No, I am not claiming that. But that's not the only unless. I refer you to Descartes' evil demon. The chicken, after all, is convinced all it's life that the benevolent master is there to supply it with food and shelter... until the day it stops believing things altogether.

The other thing that occurred to me is that as in fact the doer is unavoidably a part of the context of an action, it is in fact not possible for two different people to do X in context Y. Contexts get sorted and narrowed for relevancy (unavoidably, really, ungroomed contexts are just too large).
Not too keen on rigor, myself - reminds me of mortis

Dildo Argentino

Quote from: Mesozoic Mister Nigel on December 22, 2014, 06:04:56 PM
What I want to know is, Holist, if you want to believe so badly, why can't you just go ahead and be religious, instead of trying to shoehorn your religion into science, or trying to distort science so it can comfortably accommodate your religion?

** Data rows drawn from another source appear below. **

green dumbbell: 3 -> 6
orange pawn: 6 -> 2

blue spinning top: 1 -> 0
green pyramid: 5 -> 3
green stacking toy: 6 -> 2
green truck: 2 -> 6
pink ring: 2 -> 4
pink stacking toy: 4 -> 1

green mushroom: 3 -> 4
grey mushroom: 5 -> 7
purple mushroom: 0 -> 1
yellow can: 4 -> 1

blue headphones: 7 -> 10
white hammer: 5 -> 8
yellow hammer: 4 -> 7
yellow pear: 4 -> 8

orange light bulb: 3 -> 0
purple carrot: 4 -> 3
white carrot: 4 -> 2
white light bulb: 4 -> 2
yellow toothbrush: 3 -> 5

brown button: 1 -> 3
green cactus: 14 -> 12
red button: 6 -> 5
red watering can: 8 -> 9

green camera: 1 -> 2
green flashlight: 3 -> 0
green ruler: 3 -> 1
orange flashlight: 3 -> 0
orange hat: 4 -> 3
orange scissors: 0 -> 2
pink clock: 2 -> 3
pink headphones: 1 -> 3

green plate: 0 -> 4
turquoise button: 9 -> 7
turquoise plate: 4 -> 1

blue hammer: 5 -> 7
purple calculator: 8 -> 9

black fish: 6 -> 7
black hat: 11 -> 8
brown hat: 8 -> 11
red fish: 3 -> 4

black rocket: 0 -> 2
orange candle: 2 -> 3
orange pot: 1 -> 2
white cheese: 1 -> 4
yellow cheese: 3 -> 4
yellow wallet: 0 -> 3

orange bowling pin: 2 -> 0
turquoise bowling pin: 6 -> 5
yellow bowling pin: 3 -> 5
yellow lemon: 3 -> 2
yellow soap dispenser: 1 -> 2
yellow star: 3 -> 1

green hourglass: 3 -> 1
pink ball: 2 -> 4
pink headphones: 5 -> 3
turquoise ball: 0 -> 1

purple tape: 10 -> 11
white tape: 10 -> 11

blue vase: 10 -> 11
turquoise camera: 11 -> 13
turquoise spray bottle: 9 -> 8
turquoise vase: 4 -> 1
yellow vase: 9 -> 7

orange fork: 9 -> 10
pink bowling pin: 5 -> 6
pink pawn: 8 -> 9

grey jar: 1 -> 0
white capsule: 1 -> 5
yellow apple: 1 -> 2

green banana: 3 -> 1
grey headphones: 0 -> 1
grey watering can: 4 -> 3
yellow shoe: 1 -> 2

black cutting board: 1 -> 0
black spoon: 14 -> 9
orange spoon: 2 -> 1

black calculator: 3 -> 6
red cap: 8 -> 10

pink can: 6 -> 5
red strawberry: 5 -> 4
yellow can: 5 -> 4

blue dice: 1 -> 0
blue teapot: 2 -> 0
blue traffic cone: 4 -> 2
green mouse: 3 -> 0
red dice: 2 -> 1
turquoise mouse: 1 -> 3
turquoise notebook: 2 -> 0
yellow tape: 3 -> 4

Frankly, I don't understand why you and your ilk want to make the world smaller with hand-waving and magic, but it's your prerogative to believe in the supernatural if you want to. What's not your prerogative is the corruption of science in an attempt to give your beliefs legitimacy.

The beauty of science is that every answer raises a thousand new questions. That may be too big and scary for you to cope with, but that doesn't give you the right to try to diminish the vast wondrousness of the natural world for everyone else by explaining it away with superficial ideas about special magic science vibrations that work outside of the realm of all the other science.

What I want to know, Nigel, is why you keep talking to me if, as you previously claimed, you are glad I have decided to ignore you.